Le téléphone rouge par Marie

Le téléphone rouge

Trois semaines ont passé. Je sais ta présence.

Nous voici de retour à la maison. L’appartement. Vide. Je sens le vide.

L’hiver, la ville est déserte. La rue. L’escalier. Le couloir. L’appartement. Les bruits sonnent creux. Les pas. Mon sac. Mes clés. Sans écho.

Je suis là. Avec mon ventre. Toi. C’est tout.

Ma douleur est blanche. Comme les murs de l’appartement. Je reviens pleine d’un vide immense. Quand je suis sortie d’ici, c’était pour aller m’enivrer de fêtes, oublier Anton, retrouver mes amis, un semblant de vie normale. Je faisais un gros effort pour parvenir à me sortir de la torpeur de cette rupture. Et je reviens avec cette vérité au fond du ventre.

Je suis là, dans l’entrée, là d’où je t’ai vu partir, avant que tu ne te défiles. Laissant derrière toi un souvenir qui t’échappe.

Je n’arrive plus à déglutir. Je me sens sèche. Et maigre. Vide. Un fantôme.

Mes pieds traversent le couloir. Je les suis. Le parquet craque. Un voile de lumière blanche s’étale dans le couloir.

Le silence est énorme. L’espace pesant et mes jambes plient arrivées à côté du lit, comme succombant à une force invisible et irrésistible.

Je n’ai jamais changé les draps depuis cette dernière nuit. Je m’indigne de cet aveu de faiblesse, et je m’y abandonne.

Le cadre de bois noir du lit me fait l’effet d’un cercueil d’où je suis, entourée de toute cette blancheur des draps, des murs, du plafond, des voilages devant la fenêtre. Et, assourdissant, le rouge criard du téléphone hurle depuis la table de chevet.

Appeler Anton ?

« Tu dois lui dire, m’a sermonnée Isa. Il a le droit de savoir ! »

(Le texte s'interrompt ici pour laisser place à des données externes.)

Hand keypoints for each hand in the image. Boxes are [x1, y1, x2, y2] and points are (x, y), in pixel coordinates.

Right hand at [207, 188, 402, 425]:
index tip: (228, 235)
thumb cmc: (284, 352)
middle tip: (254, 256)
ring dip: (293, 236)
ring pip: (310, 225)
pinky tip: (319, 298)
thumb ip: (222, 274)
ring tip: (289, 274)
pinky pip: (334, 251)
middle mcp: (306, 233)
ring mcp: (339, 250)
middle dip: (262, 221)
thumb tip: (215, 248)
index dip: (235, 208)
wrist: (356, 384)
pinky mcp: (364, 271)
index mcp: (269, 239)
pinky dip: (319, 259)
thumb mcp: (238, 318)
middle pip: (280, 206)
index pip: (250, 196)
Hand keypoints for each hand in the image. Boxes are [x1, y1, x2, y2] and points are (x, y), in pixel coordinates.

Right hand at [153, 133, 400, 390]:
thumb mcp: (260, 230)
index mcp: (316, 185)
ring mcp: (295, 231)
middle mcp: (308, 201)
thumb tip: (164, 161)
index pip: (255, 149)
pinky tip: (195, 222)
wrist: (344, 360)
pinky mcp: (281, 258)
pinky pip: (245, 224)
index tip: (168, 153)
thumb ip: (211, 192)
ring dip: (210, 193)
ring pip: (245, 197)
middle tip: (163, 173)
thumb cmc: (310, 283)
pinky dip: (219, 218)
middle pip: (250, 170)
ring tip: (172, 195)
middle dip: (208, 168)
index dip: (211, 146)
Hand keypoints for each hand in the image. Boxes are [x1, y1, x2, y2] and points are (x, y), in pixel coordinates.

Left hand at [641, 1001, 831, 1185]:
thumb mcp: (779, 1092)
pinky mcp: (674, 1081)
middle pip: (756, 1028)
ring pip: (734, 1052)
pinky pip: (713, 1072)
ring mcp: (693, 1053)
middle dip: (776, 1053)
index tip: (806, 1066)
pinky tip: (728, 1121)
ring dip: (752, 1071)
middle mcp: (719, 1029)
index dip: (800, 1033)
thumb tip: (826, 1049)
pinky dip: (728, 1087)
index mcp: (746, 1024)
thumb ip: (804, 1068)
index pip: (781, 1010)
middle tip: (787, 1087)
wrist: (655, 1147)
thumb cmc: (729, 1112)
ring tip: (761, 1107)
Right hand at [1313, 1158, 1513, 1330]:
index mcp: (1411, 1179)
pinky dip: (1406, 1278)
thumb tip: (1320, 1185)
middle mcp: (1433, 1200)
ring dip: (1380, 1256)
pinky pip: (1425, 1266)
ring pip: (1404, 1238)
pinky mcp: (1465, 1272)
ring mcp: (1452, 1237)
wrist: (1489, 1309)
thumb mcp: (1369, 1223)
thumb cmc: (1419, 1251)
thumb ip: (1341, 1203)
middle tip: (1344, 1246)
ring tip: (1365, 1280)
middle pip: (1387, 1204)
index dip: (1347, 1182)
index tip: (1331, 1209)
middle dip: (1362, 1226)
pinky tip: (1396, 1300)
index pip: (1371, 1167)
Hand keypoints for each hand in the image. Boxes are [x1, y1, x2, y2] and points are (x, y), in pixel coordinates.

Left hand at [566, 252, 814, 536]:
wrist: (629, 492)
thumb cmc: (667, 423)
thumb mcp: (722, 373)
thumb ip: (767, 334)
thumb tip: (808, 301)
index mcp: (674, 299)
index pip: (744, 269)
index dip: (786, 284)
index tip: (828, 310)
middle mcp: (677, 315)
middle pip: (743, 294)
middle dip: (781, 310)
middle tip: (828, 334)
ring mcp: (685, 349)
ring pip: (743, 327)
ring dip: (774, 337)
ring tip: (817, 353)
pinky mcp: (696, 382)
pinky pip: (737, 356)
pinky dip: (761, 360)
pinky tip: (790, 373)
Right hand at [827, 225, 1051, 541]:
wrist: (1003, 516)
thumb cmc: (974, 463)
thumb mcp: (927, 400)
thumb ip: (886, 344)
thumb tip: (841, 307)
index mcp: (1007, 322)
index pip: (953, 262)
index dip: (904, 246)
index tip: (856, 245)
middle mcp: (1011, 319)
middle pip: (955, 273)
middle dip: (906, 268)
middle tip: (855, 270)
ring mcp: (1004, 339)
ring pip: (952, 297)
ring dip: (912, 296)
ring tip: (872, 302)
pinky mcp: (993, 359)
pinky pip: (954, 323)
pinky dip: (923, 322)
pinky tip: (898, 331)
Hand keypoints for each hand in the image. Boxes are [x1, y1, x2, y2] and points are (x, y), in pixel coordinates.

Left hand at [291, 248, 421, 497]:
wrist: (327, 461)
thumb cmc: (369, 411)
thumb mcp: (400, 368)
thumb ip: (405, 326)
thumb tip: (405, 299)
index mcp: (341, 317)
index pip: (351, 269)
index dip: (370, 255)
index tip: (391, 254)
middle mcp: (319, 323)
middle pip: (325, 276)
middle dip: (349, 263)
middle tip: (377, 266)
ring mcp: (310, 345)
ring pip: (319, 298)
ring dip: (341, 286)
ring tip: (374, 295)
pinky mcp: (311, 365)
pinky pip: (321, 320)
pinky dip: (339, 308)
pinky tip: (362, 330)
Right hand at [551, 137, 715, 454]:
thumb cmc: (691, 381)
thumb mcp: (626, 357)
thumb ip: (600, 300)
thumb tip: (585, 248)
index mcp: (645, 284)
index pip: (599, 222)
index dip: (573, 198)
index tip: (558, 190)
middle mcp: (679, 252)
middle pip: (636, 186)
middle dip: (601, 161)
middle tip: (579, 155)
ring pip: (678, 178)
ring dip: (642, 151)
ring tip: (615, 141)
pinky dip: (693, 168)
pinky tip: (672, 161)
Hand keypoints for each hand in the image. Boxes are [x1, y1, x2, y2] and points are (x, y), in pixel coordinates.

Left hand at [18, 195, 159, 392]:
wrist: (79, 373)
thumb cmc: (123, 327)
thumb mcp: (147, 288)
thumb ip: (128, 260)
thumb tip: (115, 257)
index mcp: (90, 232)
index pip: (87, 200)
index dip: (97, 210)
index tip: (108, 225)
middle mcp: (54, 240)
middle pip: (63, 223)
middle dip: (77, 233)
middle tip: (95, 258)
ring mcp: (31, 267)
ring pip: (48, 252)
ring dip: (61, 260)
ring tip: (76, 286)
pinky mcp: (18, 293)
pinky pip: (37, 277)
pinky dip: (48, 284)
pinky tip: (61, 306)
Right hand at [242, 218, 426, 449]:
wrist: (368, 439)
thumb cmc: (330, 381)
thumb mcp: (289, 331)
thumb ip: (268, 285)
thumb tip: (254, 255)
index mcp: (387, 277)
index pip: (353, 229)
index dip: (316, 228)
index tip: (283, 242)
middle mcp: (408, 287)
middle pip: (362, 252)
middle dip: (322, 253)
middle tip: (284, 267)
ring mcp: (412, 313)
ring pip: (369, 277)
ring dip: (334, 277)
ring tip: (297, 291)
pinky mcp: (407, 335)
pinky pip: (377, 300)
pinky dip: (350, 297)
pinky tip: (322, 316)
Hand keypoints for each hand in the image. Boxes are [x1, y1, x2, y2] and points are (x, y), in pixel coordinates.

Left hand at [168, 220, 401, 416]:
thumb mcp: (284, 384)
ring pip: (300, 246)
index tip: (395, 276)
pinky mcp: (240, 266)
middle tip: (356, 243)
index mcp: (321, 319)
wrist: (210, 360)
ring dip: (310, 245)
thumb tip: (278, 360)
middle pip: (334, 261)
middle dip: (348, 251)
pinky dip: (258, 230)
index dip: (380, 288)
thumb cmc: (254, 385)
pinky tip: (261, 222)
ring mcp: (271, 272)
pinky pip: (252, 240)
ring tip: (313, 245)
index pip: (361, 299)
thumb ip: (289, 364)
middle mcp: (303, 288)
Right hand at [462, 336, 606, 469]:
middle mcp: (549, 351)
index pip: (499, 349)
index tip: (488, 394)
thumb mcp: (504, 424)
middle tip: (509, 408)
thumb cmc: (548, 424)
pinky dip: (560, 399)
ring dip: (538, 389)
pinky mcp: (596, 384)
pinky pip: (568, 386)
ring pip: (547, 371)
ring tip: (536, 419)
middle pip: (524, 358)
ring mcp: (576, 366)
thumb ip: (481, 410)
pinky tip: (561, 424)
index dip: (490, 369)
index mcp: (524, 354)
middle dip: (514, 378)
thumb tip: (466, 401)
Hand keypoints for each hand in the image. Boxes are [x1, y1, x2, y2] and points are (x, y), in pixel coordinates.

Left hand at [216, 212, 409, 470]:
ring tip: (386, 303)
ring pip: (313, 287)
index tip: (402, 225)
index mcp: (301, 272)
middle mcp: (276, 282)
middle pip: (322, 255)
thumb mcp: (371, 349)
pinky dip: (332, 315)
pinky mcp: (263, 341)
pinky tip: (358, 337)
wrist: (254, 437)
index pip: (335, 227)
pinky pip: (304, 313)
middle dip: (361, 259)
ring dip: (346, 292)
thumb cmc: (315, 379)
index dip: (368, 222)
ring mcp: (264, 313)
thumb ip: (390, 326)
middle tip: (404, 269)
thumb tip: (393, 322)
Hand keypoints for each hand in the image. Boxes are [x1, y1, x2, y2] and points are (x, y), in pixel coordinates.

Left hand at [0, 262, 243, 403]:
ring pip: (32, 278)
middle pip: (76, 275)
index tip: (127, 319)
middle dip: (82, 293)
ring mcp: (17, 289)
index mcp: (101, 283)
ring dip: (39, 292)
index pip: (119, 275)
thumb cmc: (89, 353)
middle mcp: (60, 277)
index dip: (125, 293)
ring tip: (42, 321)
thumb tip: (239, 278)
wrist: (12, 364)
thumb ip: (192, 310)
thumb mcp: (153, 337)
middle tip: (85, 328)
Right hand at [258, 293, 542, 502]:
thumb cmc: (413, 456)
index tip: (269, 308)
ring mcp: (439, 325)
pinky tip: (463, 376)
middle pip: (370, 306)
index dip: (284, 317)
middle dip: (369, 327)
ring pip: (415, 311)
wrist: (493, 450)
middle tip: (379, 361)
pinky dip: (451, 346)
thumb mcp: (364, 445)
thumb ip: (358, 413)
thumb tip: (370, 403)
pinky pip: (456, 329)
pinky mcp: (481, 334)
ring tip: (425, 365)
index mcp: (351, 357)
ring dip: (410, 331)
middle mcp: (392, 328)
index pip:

Je me redresse et attrape l’appareil, décroche le combiné et lâche un hurlement de tristesse et de peur. Raccroche. Le cri m’a sorti de ma torpeur, j’ai bondi du lit et me suis réfugiée au bord de la fenêtre ; j’écarte le rideau de tulle et tombe dans la rue, emportée par le vent, tourbillonne avec les mouettes dans le ciel laiteux… Une marée me monte aux yeux. Etre une plume. Une branche. Abandonnée à l’air. Où est passée cette petite fille qui s’inventait des histoires et des aventures sans fin, jusque de l’autre côté du monde, qui rêvait d’amour et de vivre très fort ? Est-elle vraiment cette pauvre fille engrossée par le dernier des vauriens ?

Je peux avoir cet enfant. C’est possible. Mais je ne veux pas d’un enfant dont il ne veuille pas. Je veux pour lui une envie qu’il n’a pas, dont il n’a même pas conscience de la possibilité.

Anton…

J’ai peur de te dire la vérité. J’ai peur que tu ne veuilles pas plus de moi, de nous. Je voudrais ne pas t’avoir rencontré. Je ne veux pas être cette femme faible, vulnérable. Je veux être heureuse. Je veux être heureuse. Je veux être l’air. Et je ne veux pas être une mère triste. Je ne peux pas faire ça à un enfant. Qui suis-je pour guider les pas d’un enfant ? Qu’ai-je déjà fait de bien ? Qu’ai-je vécu dont je me sente fière de transmettre ?

Quand je reviens vers le lit, la tache rouge du téléphone rugit toujours. J’hésite un instant avant de toucher la masse cramoisie et puis le saisis et le repose sur la table de nuit.

Et, sans réfléchir, je retire une taie d’oreiller, une deuxième. La housse de couette maintenant. Mes bras sont lourds, la tâche éreintante. Le drap housse, l’alèze. Je jette tout en boule à la porte de la chambre, embarque le paquet et vais en enfourner une bonne partie dans la machine à laver.